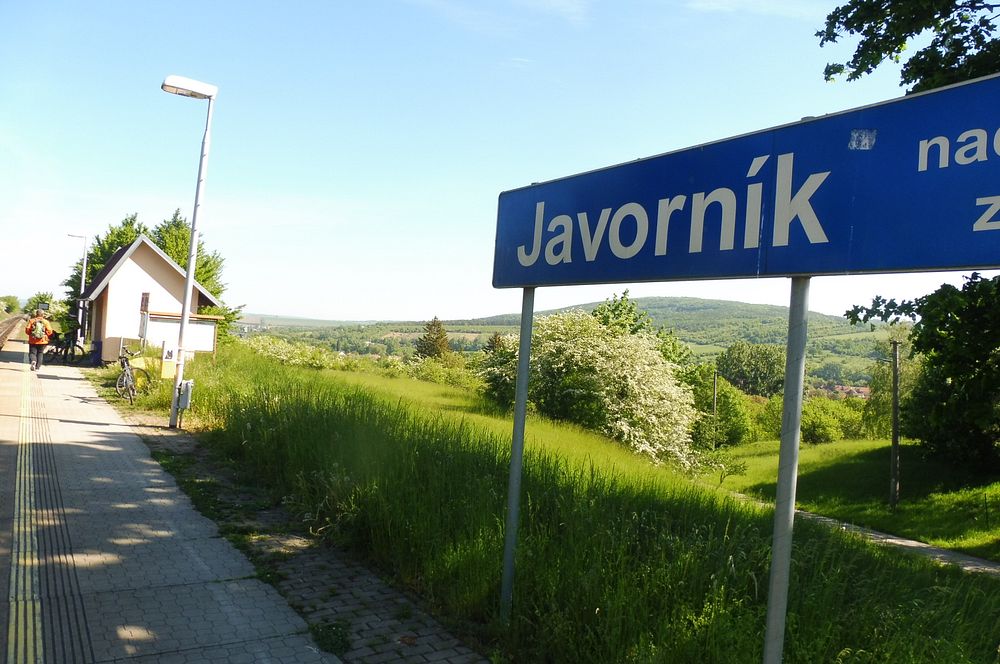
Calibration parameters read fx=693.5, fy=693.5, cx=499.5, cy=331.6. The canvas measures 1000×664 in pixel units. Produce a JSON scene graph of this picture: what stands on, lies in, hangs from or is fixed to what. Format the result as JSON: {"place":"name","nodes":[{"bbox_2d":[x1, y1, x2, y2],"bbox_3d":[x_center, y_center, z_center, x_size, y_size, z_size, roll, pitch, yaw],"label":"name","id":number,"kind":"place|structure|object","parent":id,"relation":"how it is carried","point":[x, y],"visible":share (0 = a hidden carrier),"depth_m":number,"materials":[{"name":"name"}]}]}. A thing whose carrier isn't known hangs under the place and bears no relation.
{"place":"outdoors","nodes":[
{"label":"outdoors","id":0,"kind":"place"},
{"bbox_2d":[78,233,222,362],"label":"building","id":1,"kind":"structure","parent":0,"point":[143,248],"depth_m":26.51,"materials":[{"name":"white paint"}]},
{"bbox_2d":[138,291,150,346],"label":"sign","id":2,"kind":"object","parent":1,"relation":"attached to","point":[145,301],"visible":0.91,"depth_m":17.62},
{"bbox_2d":[0,337,339,663],"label":"platform","id":3,"kind":"structure","parent":0,"point":[2,362],"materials":[{"name":"grey concrete"}]},
{"bbox_2d":[26,308,53,370],"bbox_3d":[-12.663,0.233,19.056,0.763,1.654,0.652,2,-1,41],"label":"person","id":4,"kind":"object","parent":3,"relation":"on","point":[32,341],"visible":0.88,"depth_m":18.87},
{"bbox_2d":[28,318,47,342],"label":"backpack","id":5,"kind":"object","parent":4,"relation":"on","point":[38,335],"visible":0.93,"depth_m":19.89,"materials":[{"name":"fabric"}]},
{"bbox_2d":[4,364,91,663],"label":"tactile paving strip","id":6,"kind":"object","parent":3,"relation":"in","point":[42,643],"visible":0.95,"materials":[{"name":"grey concrete"}]},
{"bbox_2d":[45,331,83,363],"bbox_3d":[-14.824,0.561,23.438,1.389,1.101,0.743,3,-1,-2],"label":"bicycle","id":7,"kind":"object","parent":3,"relation":"on","point":[75,345],"visible":0.82,"depth_m":23.43,"materials":[{"name":"black metal"}]},
{"bbox_2d":[66,232,87,345],"bbox_3d":[-19.938,-1.821,32.628,0.859,5.662,0.466,3,-1,-34],"label":"street lamp","id":8,"kind":"object","parent":3,"relation":"on","point":[83,281],"visible":0.83,"depth_m":32.62,"materials":[{"name":"metal"}]},
{"bbox_2d":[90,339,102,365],"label":"trash bin","id":9,"kind":"object","parent":3,"relation":"on","point":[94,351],"visible":0.79,"depth_m":23.21,"materials":[{"name":"blue plastic"}]},
{"bbox_2d":[98,336,123,363],"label":"wall base","id":10,"kind":"object","parent":3,"relation":"on","point":[116,347],"visible":0.7,"depth_m":21.23,"materials":[{"name":"grey"}]},
{"bbox_2d":[115,345,152,405],"bbox_3d":[-7.808,0.929,14.673,0.583,1.102,2.194,3,-1,-20],"label":"bicycle","id":11,"kind":"object","parent":3,"relation":"on","point":[132,384],"visible":0.87,"depth_m":14.35,"materials":[{"name":"metal"}]},
{"bbox_2d":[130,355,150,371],"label":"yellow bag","id":12,"kind":"object","parent":11,"relation":"attached to","point":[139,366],"visible":0.6,"depth_m":17.70,"materials":[{"name":"yellow"}]},
{"bbox_2d":[120,410,485,663],"label":"brick path","id":13,"kind":"structure","parent":0,"point":[323,583],"materials":[{"name":"brick"}]},
{"bbox_2d":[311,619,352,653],"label":"weed","id":14,"kind":"object","parent":13,"relation":"on","point":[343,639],"visible":0.77,"depth_m":4.29,"materials":[{"name":"green plant"}]},
{"bbox_2d":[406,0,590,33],"label":"cloud","id":15,"kind":"structure","parent":0,"point":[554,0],"materials":[{"name":"white"}]},
{"bbox_2d":[0,0,997,324],"label":"sky","id":16,"kind":"structure","parent":0,"point":[372,314],"materials":[{"name":"blue"}]},
{"bbox_2d":[139,341,999,663],"label":"grass slope","id":17,"kind":"structure","parent":0,"point":[318,378],"materials":[{"name":"green"}]},
{"bbox_2d":[65,214,149,314],"bbox_3d":[-21.907,-2.737,39.578,5.570,7.908,4.997,2,-1,27],"label":"tree","id":18,"kind":"object","parent":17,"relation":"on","point":[130,237],"visible":0.32,"depth_m":38.55,"materials":[{"name":"green plant"}]},
{"bbox_2d":[160,340,177,378],"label":"sign","id":19,"kind":"object","parent":17,"relation":"on","point":[169,366],"visible":0.9,"depth_m":16.02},
{"bbox_2d":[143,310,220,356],"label":"notice board","id":20,"kind":"object","parent":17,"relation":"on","point":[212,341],"visible":0.63,"depth_m":21.00,"materials":[{"name":"white wood"}]},
{"bbox_2d":[161,74,219,428],"bbox_3d":[-5.188,-1.293,11.431,0.896,5.757,0.690,3,-1,-34],"label":"street lamp","id":21,"kind":"object","parent":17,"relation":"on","point":[188,283],"visible":0.97,"depth_m":11.45,"materials":[{"name":"metal"}]},
{"bbox_2d":[177,379,193,409],"bbox_3d":[-5.366,1.064,11.778,0.190,0.498,0.365,3,-1,-34],"label":"electrical box","id":22,"kind":"object","parent":21,"relation":"attached to","point":[188,384],"visible":0.96,"depth_m":11.69,"materials":[{"name":"grey metal"}]},
{"bbox_2d":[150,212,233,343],"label":"tree","id":23,"kind":"object","parent":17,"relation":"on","point":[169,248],"visible":0.37,"depth_m":35.54,"materials":[{"name":"green plant"}]},
{"bbox_2d":[241,335,351,370],"bbox_3d":[-9.079,1.054,29.972,4.359,1.689,5.312,3,-1,-34],"label":"shrub","id":24,"kind":"object","parent":17,"relation":"on","point":[286,351],"visible":0.67,"depth_m":29.33,"materials":[{"name":"green plant"}]},
{"bbox_2d":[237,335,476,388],"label":"bushes","id":25,"kind":"object","parent":17,"relation":"on","point":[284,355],"visible":0.57,"depth_m":31.59,"materials":[{"name":"green plant"}]},
{"bbox_2d":[415,318,450,359],"bbox_3d":[-5.346,1.859,55.709,3.971,6.130,4.082,3,-1,15],"label":"conifer tree","id":26,"kind":"object","parent":17,"relation":"on","point":[439,337],"visible":0.65,"depth_m":55.15,"materials":[{"name":"plant"}]},
{"bbox_2d":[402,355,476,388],"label":"shrub","id":27,"kind":"object","parent":17,"relation":"on","point":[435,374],"visible":0.78,"depth_m":31.38,"materials":[{"name":"green plant"}]},
{"bbox_2d":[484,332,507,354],"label":"tree","id":28,"kind":"object","parent":17,"relation":"on","point":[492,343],"visible":0.25,"depth_m":48.06,"materials":[{"name":"plant"}]},
{"bbox_2d":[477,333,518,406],"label":"shrub","id":29,"kind":"object","parent":17,"relation":"on","point":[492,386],"visible":0.47,"depth_m":24.65,"materials":[{"name":"green plant"}]},
{"bbox_2d":[499,292,534,622],"bbox_3d":[0.118,0.728,4.773,0.089,2.923,0.101,3,-1,-34],"label":"sign post","id":30,"kind":"object","parent":17,"relation":"on","point":[521,424],"visible":0.79,"depth_m":4.75,"materials":[{"name":"grey metal"}]},
{"bbox_2d":[480,308,703,465],"bbox_3d":[2.313,1.562,18.772,6.814,4.426,6.072,3,-1,18],"label":"flowering shrub","id":31,"kind":"object","parent":17,"relation":"on","point":[556,345],"visible":0.9,"depth_m":17.36,"materials":[{"name":"plant"}]},
{"bbox_2d":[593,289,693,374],"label":"tree","id":32,"kind":"object","parent":17,"relation":"on","point":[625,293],"visible":0.38,"depth_m":29.28,"materials":[{"name":"green plant"}]},
{"bbox_2d":[711,369,718,449],"bbox_3d":[9.263,3.605,29.977,0.218,4.160,0.221,3,-1,-34],"label":"pole","id":33,"kind":"object","parent":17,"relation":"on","point":[715,399],"visible":0.88,"depth_m":29.92,"materials":[{"name":"brown wood"}]},
{"bbox_2d":[690,370,752,446],"bbox_3d":[10.057,3.825,32.964,3.956,4.322,4.209,2,-1,20],"label":"shrub","id":34,"kind":"object","parent":17,"relation":"on","point":[719,424],"visible":0.76,"depth_m":32.06,"materials":[{"name":"green plant"}]},
{"bbox_2d":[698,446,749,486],"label":"shrub","id":35,"kind":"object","parent":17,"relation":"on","point":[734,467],"visible":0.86,"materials":[{"name":"green plant"}]},
{"bbox_2d":[762,278,810,663],"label":"sign pole","id":36,"kind":"object","parent":17,"relation":"on","point":[797,424],"visible":0.86,"depth_m":2.96,"materials":[{"name":"grey metal"}]},
{"bbox_2d":[491,72,999,292],"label":"station sign","id":37,"kind":"object","parent":36,"relation":"attached to","point":[979,262],"visible":0.99,"depth_m":2.92,"materials":[{"name":"blue metal"}]},
{"bbox_2d":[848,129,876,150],"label":"sticker","id":38,"kind":"object","parent":37,"relation":"attached to","point":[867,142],"visible":0.96,"depth_m":2.68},
{"bbox_2d":[241,296,903,388],"label":"hill","id":39,"kind":"structure","parent":0,"point":[750,339],"materials":[{"name":"green plant"}]},
{"bbox_2d":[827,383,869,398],"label":"distant building","id":40,"kind":"structure","parent":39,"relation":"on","point":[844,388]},
{"bbox_2d":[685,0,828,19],"label":"cloud","id":41,"kind":"structure","parent":0,"point":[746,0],"materials":[{"name":"white"}]},
{"bbox_2d":[704,436,999,560],"label":"lawn","id":42,"kind":"structure","parent":0,"point":[879,498],"materials":[{"name":"green plant"}]},
{"bbox_2d":[800,395,860,444],"bbox_3d":[15.451,4.229,32.950,3.480,2.388,3.172,3,-1,-34],"label":"shrub","id":43,"kind":"object","parent":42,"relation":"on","point":[818,426],"visible":0.85,"depth_m":32.15,"materials":[{"name":"green plant"}]},
{"bbox_2d":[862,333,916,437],"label":"tree","id":44,"kind":"object","parent":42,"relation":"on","point":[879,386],"visible":0.54,"depth_m":32.40,"materials":[{"name":"green plant"}]},
{"bbox_2d":[889,338,900,506],"bbox_3d":[9.652,2.263,16.963,0.246,4.316,0.287,3,-1,-34],"label":"utility pole","id":45,"kind":"object","parent":42,"relation":"on","point":[895,424],"visible":0.99,"depth_m":16.92,"materials":[{"name":"brown wood"}]},
{"bbox_2d":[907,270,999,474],"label":"tree","id":46,"kind":"object","parent":42,"relation":"on","point":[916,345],"visible":0.95,"depth_m":15.92,"materials":[{"name":"green plant"}]},
{"bbox_2d":[736,495,999,575],"label":"footpath","id":47,"kind":"structure","parent":0,"point":[905,541],"materials":[{"name":"grey concrete"}]},
{"label":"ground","id":48,"kind":"structure","parent":0},
{"bbox_2d":[0,294,20,315],"label":"tree","id":49,"kind":"object","parent":48,"relation":"on","point":[14,306],"visible":0.87,"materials":[{"name":"green plant"}]},
{"bbox_2d":[0,313,26,349],"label":"railway track","id":50,"kind":"structure","parent":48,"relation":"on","point":[12,322],"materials":[{"name":"metal"}]},
{"bbox_2d":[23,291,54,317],"label":"tree","id":51,"kind":"object","parent":48,"relation":"on","point":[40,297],"visible":0.5,"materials":[{"name":"green plant"}]},
{"bbox_2d":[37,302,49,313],"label":"sign","id":52,"kind":"object","parent":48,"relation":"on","point":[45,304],"visible":0.73,"depth_m":49.93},
{"bbox_2d":[714,341,785,396],"bbox_3d":[20.194,4.604,55.437,6.471,7.718,6.507,2,-1,21],"label":"tree","id":53,"kind":"object","parent":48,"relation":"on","point":[738,349],"visible":0.91,"depth_m":54.00,"materials":[{"name":"green plant"}]},
{"bbox_2d":[818,0,999,93],"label":"tree","id":54,"kind":"object","parent":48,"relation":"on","point":[848,20],"visible":0.93,"depth_m":7.49,"materials":[{"name":"plant"}]}
]}

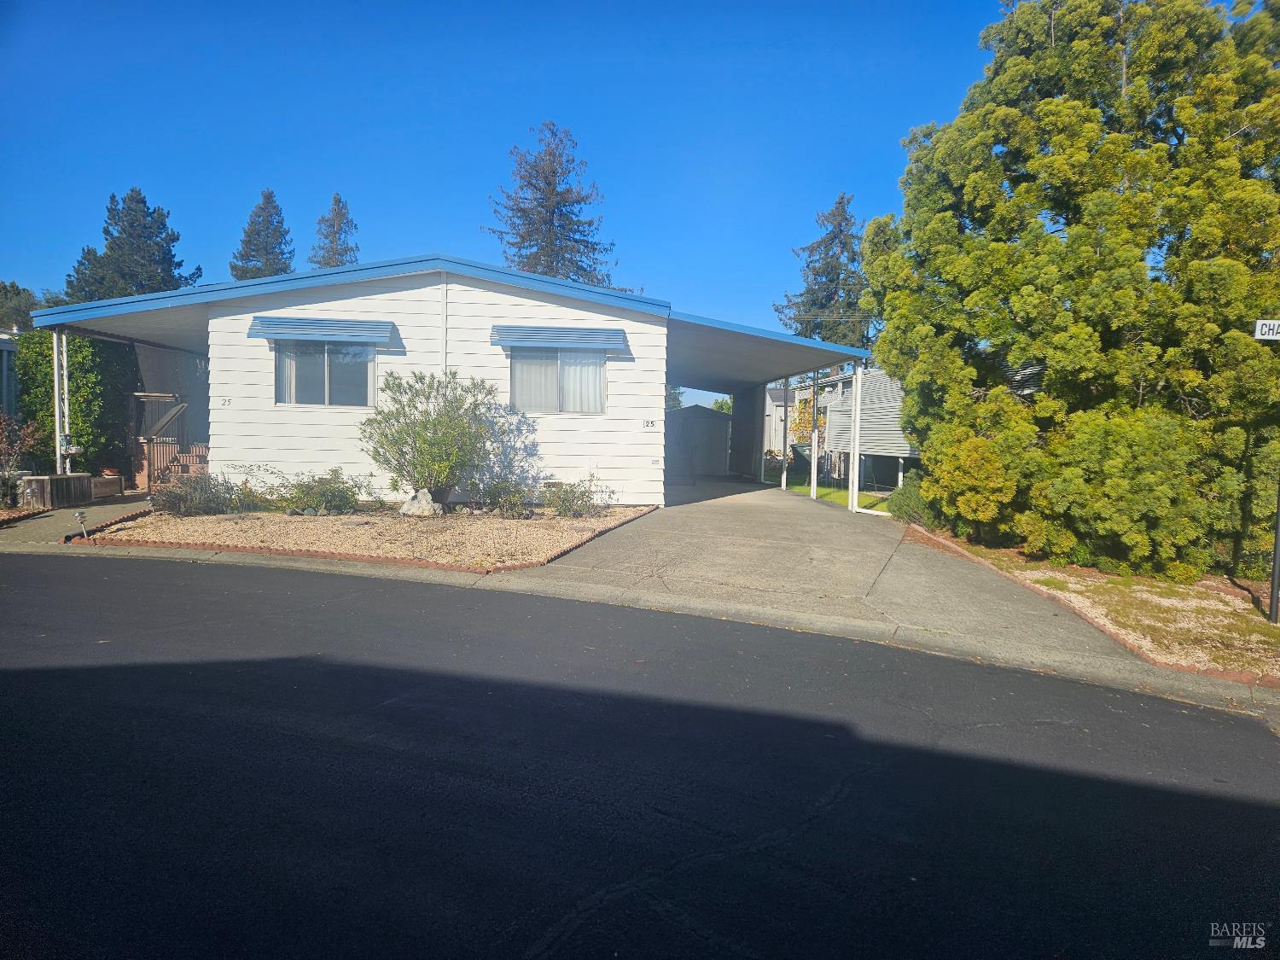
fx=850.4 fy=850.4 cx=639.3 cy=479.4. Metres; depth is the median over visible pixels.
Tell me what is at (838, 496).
lawn
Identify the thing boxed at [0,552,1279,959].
road
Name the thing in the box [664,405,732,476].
shed
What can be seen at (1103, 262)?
large tree
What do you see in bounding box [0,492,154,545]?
walkway
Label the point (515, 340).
awning
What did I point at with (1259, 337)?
street sign
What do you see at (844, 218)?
conifer tree
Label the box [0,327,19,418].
neighboring building
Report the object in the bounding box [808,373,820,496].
carport post
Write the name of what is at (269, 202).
conifer tree
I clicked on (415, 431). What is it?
shrub
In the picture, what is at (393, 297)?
white house
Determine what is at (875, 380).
neighboring house
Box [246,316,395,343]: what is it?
window awning
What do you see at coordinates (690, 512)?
driveway
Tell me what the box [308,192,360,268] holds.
conifer tree
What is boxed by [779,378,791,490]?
carport post
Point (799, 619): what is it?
curb
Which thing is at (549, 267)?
conifer tree
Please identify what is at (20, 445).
shrub
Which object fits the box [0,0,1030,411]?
sky
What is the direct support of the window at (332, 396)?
in the white house at (393, 297)
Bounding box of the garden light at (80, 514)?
[73,508,89,540]
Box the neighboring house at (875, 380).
[793,367,914,493]
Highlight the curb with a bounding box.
[0,534,1279,714]
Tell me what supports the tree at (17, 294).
on the ground
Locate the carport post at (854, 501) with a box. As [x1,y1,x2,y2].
[847,365,862,511]
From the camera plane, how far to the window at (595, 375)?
13.54 m
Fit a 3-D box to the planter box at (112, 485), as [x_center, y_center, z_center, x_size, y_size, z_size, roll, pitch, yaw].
[-9.337,0.152,14.629,0.596,0.363,0.681,1,3,-1]
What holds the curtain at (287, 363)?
in the window at (332, 396)
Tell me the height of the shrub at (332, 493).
0.722 m
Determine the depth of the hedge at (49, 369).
16.23 m
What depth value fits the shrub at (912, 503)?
13.86 m
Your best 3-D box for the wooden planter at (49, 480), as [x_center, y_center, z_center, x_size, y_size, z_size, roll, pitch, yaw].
[-8.854,0.199,12.932,0.644,0.485,0.969,1,3,-1]
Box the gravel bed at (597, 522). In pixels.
[75,502,656,572]
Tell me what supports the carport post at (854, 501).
on the driveway
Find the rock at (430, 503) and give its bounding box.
[400,488,443,516]
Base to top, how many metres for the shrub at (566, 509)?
0.628 m
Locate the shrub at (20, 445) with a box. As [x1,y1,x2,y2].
[0,413,42,508]
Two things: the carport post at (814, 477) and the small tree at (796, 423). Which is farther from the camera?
the small tree at (796, 423)
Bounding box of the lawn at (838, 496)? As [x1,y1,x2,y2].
[762,470,894,511]
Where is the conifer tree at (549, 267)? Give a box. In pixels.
[485,122,618,287]
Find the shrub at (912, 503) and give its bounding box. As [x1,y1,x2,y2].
[886,473,935,525]
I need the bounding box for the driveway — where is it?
[524,472,1163,677]
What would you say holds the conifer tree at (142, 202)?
on the ground
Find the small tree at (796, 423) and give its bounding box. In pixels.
[788,396,826,447]
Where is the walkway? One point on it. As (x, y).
(99, 509)
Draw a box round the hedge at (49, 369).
[13,328,137,479]
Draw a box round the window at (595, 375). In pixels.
[511,348,605,413]
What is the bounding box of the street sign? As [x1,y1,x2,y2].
[1252,319,1279,340]
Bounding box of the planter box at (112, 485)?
[91,474,123,499]
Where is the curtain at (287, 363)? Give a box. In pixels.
[275,344,296,403]
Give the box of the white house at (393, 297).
[21,253,877,507]
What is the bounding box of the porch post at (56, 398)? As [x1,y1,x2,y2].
[52,331,69,473]
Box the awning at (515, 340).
[491,324,628,349]
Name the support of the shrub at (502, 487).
on the gravel bed at (597, 522)
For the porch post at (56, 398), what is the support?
on the ground
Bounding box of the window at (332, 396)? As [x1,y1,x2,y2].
[273,338,376,406]
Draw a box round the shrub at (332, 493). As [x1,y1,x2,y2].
[274,467,370,514]
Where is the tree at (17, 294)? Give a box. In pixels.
[0,280,37,332]
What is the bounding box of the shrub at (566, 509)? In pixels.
[540,478,607,517]
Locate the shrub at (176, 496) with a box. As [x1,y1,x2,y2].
[150,471,259,516]
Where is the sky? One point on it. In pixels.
(451, 229)
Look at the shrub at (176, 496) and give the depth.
11.71 m
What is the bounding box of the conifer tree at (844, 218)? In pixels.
[773,192,871,343]
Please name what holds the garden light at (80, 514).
on the gravel bed at (597, 522)
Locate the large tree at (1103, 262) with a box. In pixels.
[866,0,1279,579]
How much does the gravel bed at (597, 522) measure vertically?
0.215 m
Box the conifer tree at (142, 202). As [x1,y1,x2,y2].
[66,187,202,300]
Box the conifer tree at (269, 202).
[231,188,296,278]
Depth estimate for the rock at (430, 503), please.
12.09 m
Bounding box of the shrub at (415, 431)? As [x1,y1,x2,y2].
[360,368,505,505]
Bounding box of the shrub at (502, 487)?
[475,472,538,516]
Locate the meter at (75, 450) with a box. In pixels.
[59,435,82,455]
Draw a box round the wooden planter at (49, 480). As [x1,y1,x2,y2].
[18,473,93,509]
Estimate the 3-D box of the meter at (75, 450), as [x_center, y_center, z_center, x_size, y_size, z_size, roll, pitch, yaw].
[-9.049,-0.543,13.501,0.338,0.309,0.311,1,3,-1]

-------------------------

= Exercise prompt =
Repeat exactly the lines from the one containing "Draw a box round the wooden" to the end of the records.

= Result below =
Draw a box round the wooden planter at (49, 480). As [x1,y1,x2,y2].
[18,473,93,509]
Estimate the 3-D box of the meter at (75, 450), as [x_center, y_center, z_center, x_size, y_size, z_size, roll, pitch, yaw].
[-9.049,-0.543,13.501,0.338,0.309,0.311,1,3,-1]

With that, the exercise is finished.